● **Passage shown**
-- BEGIN --
Abstract:
Disclosed herein is a ratcheting, self-aligning load-lifting device featuring a ram, responsive to a pressurized medium, having at least one rack of teeth and a keyway slot, and a ratchet mechanism encircling the ram. The ratchet mechanism has at least one pawl for engagement with the rack of teeth during elevation of the ram, a set screw extending into the keyway to maintain proper alignment of the mechanism, a spring plunger radially positioned for engagement with the keyway slot after the ratchet mechanism has been rotated and the pawl has been released from the elevated rack of teeth, and a biasing means positioned within and attached to rotate the ratchet mechanism thereby urging the re-engagement of the pawl with the lowered rack of teeth.

Description:
CROSS-REFERENCE TO A RELATED APPLICATION 
       [0001]    This application claims the benefit of Provisional Patent Application Ser. No. 61/923,711 filed Jan. 5, 2014, which is hereby incorporated by reference. 
     
    
     FIELD OF THE INVENTION 
       [0002]    This disclosure relates generally to a load support device and more particularly to a ratcheting, self-aligning load-support device with safety features to prevent the unintended collapse or failure of the device when it is in the load support mode. 
       BACKGROUND OF THE INVENTION 
       [0003]    Hydraulic jacks are well-known mechanical devices and are generally used to raise and lower various types of loads, typically automobiles, off the ground. However, hydraulic fluid, the medium for raising and lowering the ram, may, over a period of time, leak past internal seals and allow the load or burden to unintentionally descend. In some instances, seal failure may cause the load to descend spontaneously without warning presenting an unacceptable risk to anyone in proximity to the jack and load. 
         [0004]    When using a typical jack to facilitate an automobile repair, it is common practice to eliminate the risk of spontaneous jack (ram) collapse by placing one or more safety stands under the elevated load and then lowering and removing the jack. This practice is problematic and inconvenient, especially with unibody vehicles, which typically have only a limited number of reinforced areas suitable for lifting the vehicle and supporting its weight. Thus, if the operator has used a jack on one of the provided lift points, there is generally limited space for placing a safety stand adjacent to the jack, and the operator must be judicious in selecting an area for the safety stand that will support the vehicle&#39;s weight because improper positioning introduces the possibility of damage to the vehicle&#39;s frame, or even more serious damage may result from the improvidently positioned safety stand punching through the floorboard allowing the vehicle to suddenly fall to the ground with possible injury to the operator. 
         [0005]    There is a need for a device that functions both as a jack and as a safety stand, and the disclosed ratcheting, self-aligning load-support device functions in that manner and meets that need. It eliminates the use of a separate jack and safety stand and thereby saves time, effort and avoids possible damage to the vehicle and injury to anyone in the event of jack failure and collapse. Efforts have been made in the past to address the need of a jack and safety stand combination. The following patent documents are representative of efforts made in that regard.
-- END --
● **Information provided**
-- BEGIN --
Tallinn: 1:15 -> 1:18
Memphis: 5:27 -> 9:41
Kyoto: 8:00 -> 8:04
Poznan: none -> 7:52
-- END --
-- BEGIN --
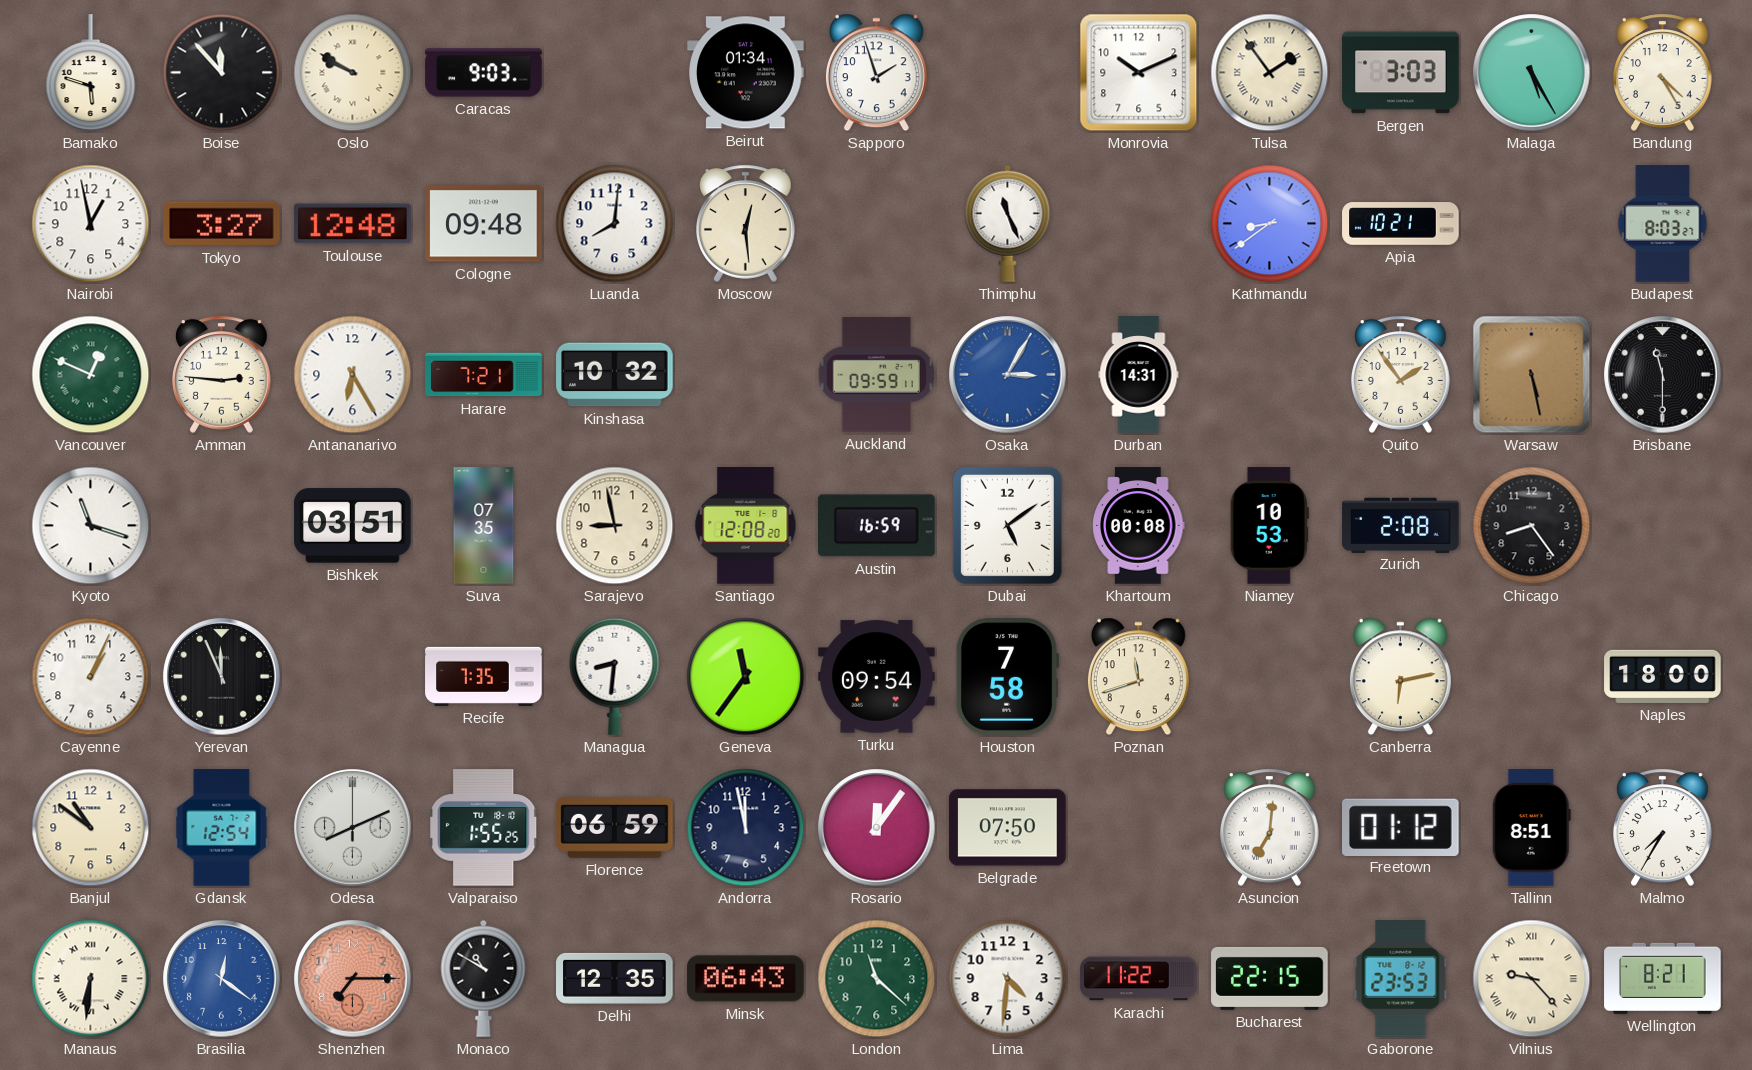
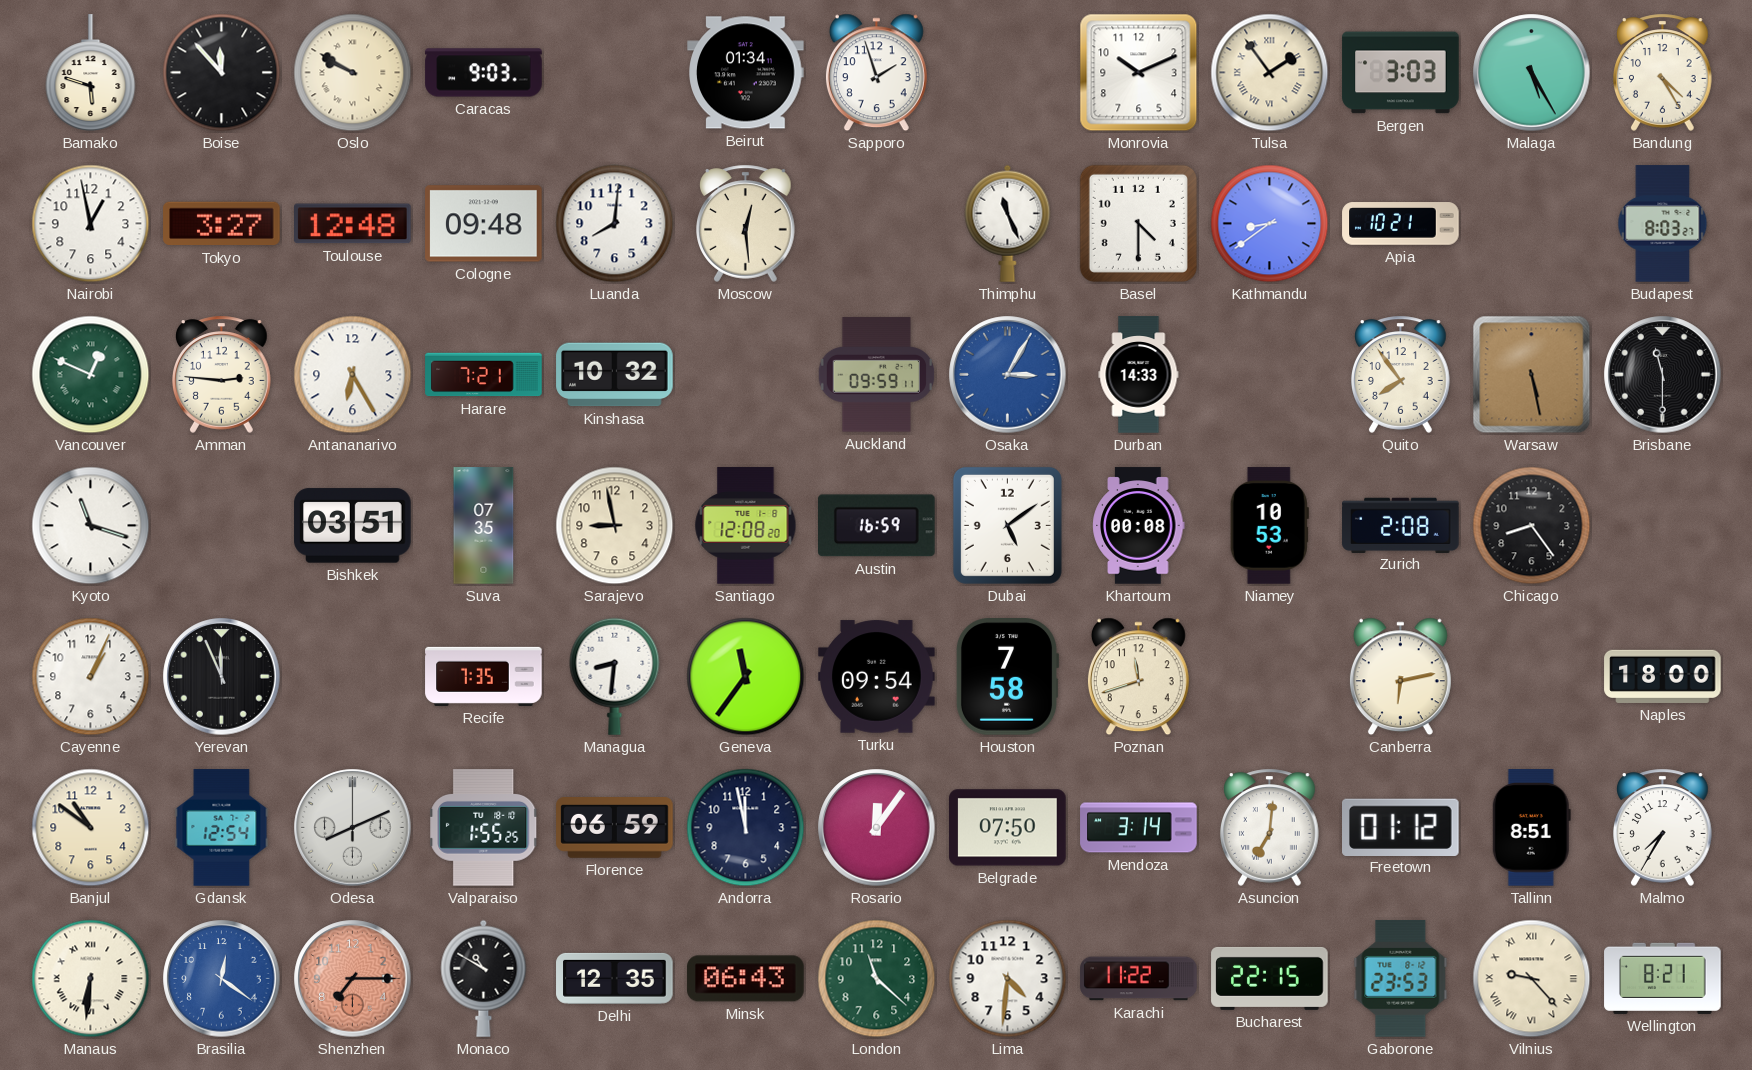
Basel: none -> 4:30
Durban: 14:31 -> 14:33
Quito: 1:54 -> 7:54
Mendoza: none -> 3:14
-- END --
● **Exercise requirements**
a: From the abstract of the jack patent text, list every part it says the ratchet mechanism has.
b: Echo the portion of the jack patent text starting with "FIELD OF THE" and going on through "jack and load.".
The entries are separate material and have nothing to do with the jack patent text.

● **Expected responses**
a:
- at least one pawl
- a set screw
- a spring plunger
- a biasing means

b:
FIELD OF THE INVENTION 
       [0002]    This disclosure relates generally to a load support device and more particularly to a ratcheting, self-aligning load-support device with safety features to prevent the unintended collapse or failure of the device when it is in the load support mode. 
       BACKGROUND OF THE INVENTION 
       [0003]    Hydraulic jacks are well-known mechanical devices and are generally used to raise and lower various types of loads, typically automobiles, off the ground. However, hydraulic fluid, the medium for raising and lowering the ram, may, over a period of time, leak past internal seals and allow the load or burden to unintentionally descend. In some instances, seal failure may cause the load to descend spontaneously without warning presenting an unacceptable risk to anyone in proximity to the jack and load.